Jim Jones & Byrdgang « M.O.B. – The Album » @@1/2


Le fameux Byrdgang, depuis le temps qu’on en parle sans trop jamais savoir c’est quoi, à moins de suivre assidûment leur mixtapographie (ce qui est loin d’être le cas pour moi). C’est l’occasion de se pencher sur la question maintenant que ce groupe, formé par Jim Jones en 2006 et affilié aux Dipset via Diplomats Records, vient de publier chez Asylum Records (filiale indépendante de Warner Music Group, NdR) leur premier album baptisé M.O.B.. ‘MOB’ est un acronyme mystérieux relatif aux gangs que l’on retrouve souvent dans le rap game sous diverses significations.
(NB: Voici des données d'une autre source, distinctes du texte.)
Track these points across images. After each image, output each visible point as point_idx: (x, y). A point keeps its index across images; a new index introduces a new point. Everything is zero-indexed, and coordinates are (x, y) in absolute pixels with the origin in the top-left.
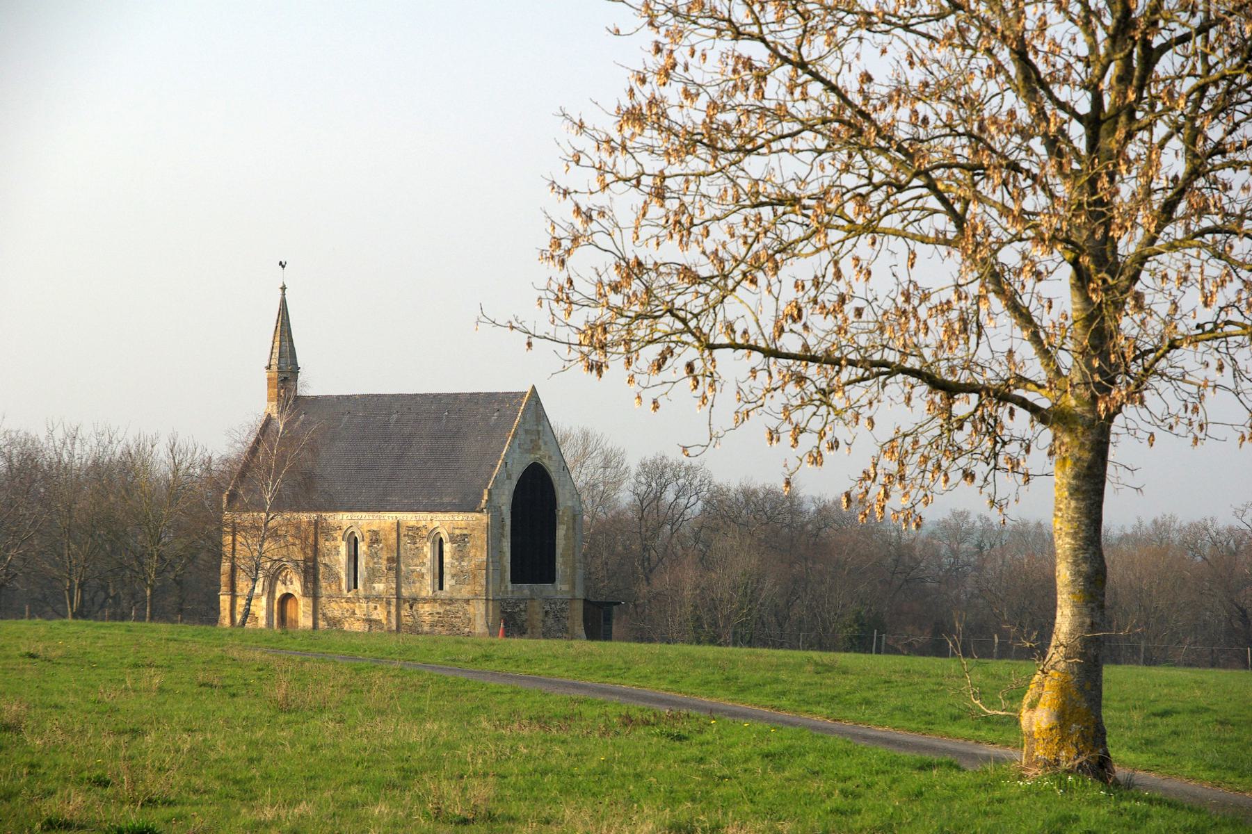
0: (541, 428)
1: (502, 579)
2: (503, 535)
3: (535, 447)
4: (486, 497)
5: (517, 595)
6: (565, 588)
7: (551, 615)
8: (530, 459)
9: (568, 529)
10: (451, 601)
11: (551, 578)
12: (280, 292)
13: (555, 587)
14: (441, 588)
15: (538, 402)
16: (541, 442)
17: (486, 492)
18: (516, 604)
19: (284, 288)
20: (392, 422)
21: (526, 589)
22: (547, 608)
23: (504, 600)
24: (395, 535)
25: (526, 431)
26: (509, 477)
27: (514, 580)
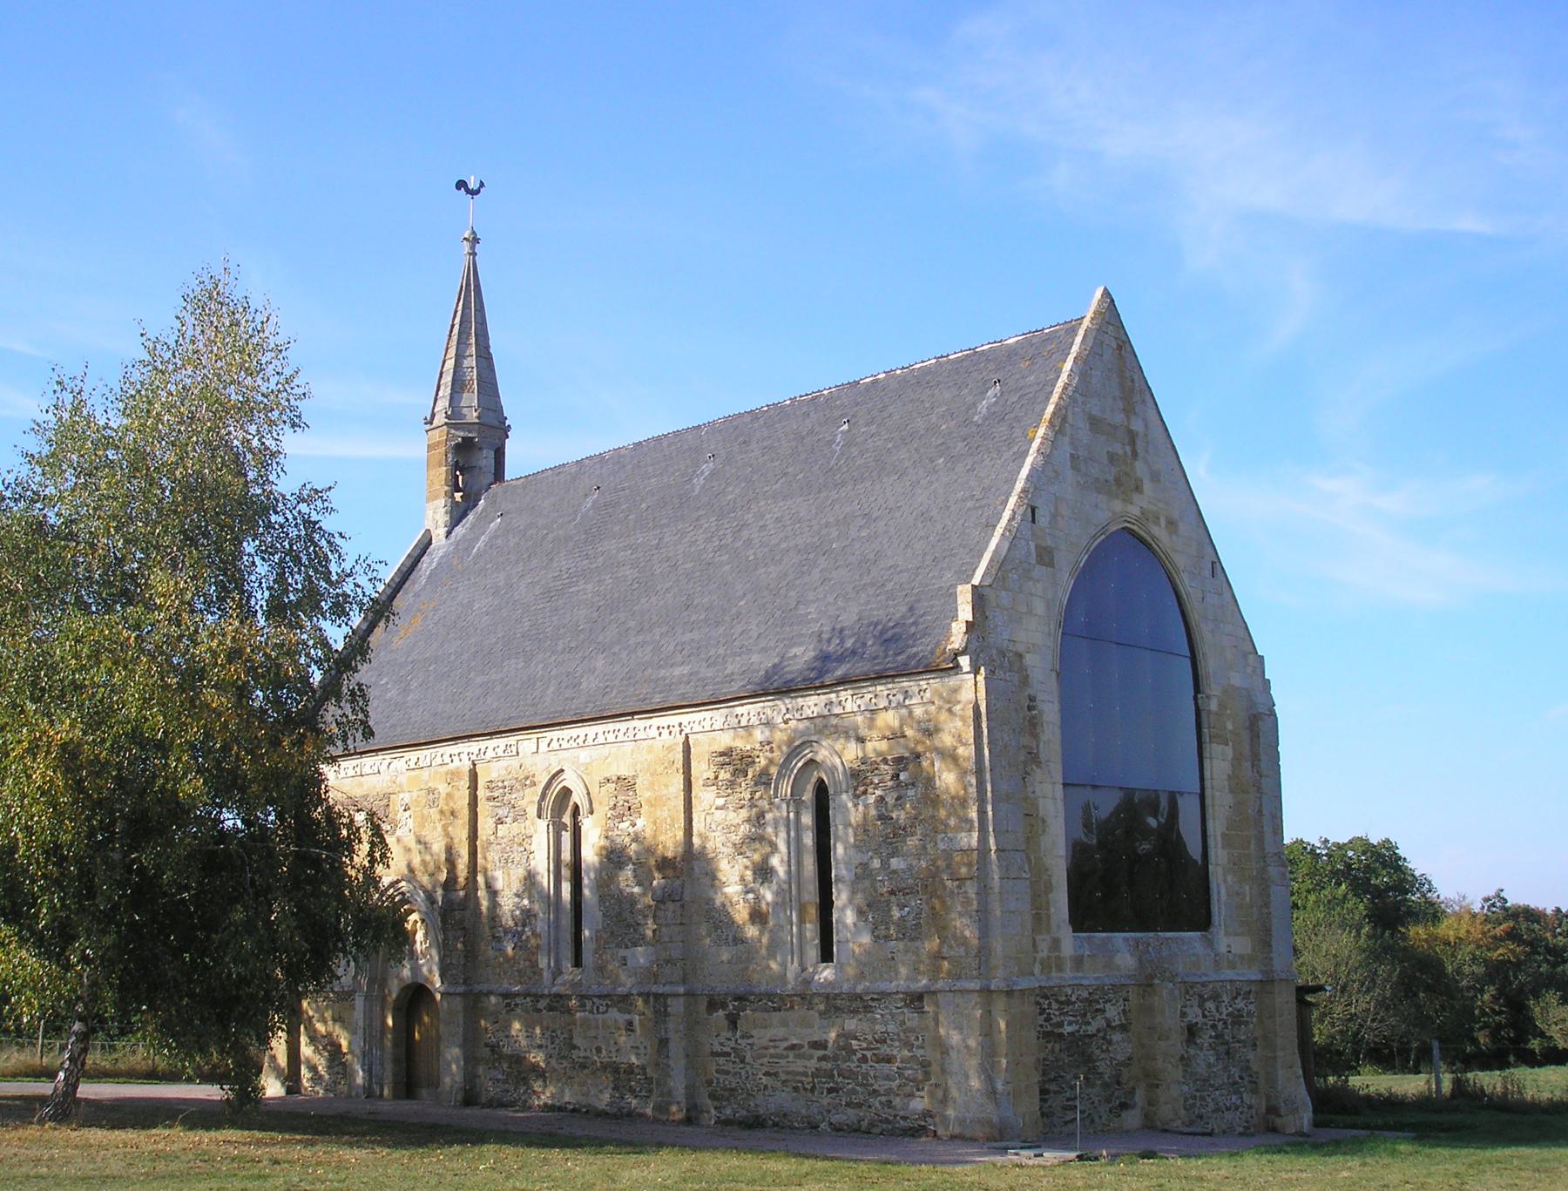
0: (1137, 425)
1: (1040, 918)
2: (1033, 757)
3: (1125, 485)
4: (965, 612)
5: (1092, 976)
6: (1241, 945)
7: (1205, 1039)
8: (1110, 512)
9: (1237, 760)
10: (859, 1003)
11: (1201, 920)
12: (466, 246)
13: (1210, 943)
14: (826, 955)
15: (1123, 345)
16: (1140, 468)
17: (964, 596)
18: (1092, 1004)
19: (475, 240)
20: (699, 482)
21: (1122, 951)
22: (1194, 1015)
23: (1045, 994)
24: (678, 781)
25: (1095, 423)
26: (1045, 556)
27: (1085, 916)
Ici il signifie bêtement ‘Members Of Byrdgang’. Parmi les constituants de cette entité harlémite figurent, outre Jim Jones, Chink Santana, Mel Matrix, NOE, Sandman (à ne pas confondre avec le Sandman du Re-Up Gang) et Freekey Zeekey qui brille (une fois de plus) par son absence. Bon bah c’est parti pour un tour. 

 

Sans trop vouloir m’attarder sur le contenu, je passe directement sur les (mauvais) points qui m’ont le plus marqué, à commencer par le rappeur NOE, une copie ‘made in China’ de Jay-Z ! Incroyablement troublant au prima bord tellement la ressemblance est forte, mais on n’apprend pas à un vieux singe à faire la grimace, ce n’est qu’une imitation sans le comique de la chose. Sacré Jimmy, il inventera toujours n’importe quel prétexte pour essayer de narguer son ennemi juré Jigga. Après le flop de sa ‘supa-dupa-mixtape’ Harlem’s American Gangster sensée profiter du buzz d’American Gangster (le film et l’album) sous prétexte qu’il vient des bas-fonds de Harlem comme Frank Lucas, il continue de jouer à « qui mieux mieux » en nous envoyant l’alarme fatale NOE. Assez pitoyable, d’autant plus que les contrefaçons ne s’arrêtent pas là. Le clan des Diplomats est réputé pour avoir importé la trap muzik sudiste dans les faubourgs new-yorkais, on ne sera guère étonné de surprendre Jim pomper le délire de Young Jeezy : ad-libs tout azimut sur « I’m The Man », « Gizzang », etc. La même en pire en ce qui concerne certaines productions,  semblables à des maquettes d’instrus au Bontempi retrouvées dans les poubelles de Timbaland et Danjahandz (« Throwin Bg’s », « Money Right »). 

 

Hormis le single « Splash » featuring Juelz Santana, il subsiste tout de même des tracks écoutables du genre « Blasphemy », « We Flying » et accessoirement « So Cold » ou « She So Gangsta ». Les présences à titre posthume de Stack Bundles (tué l’année dernière) nous ramène à notre humilité la plus sincère. Mais cela ne change rien au fait que M.O.B. The Album est une espèce de street-album amélioré strictement réservé aux fans des Dipset, s’ils s’y reconnaissent dans ce produit de moyenne facture bourré de clichés. On attend de voir ce que va donner le premier album de Jim Jones en major à la rentrée. 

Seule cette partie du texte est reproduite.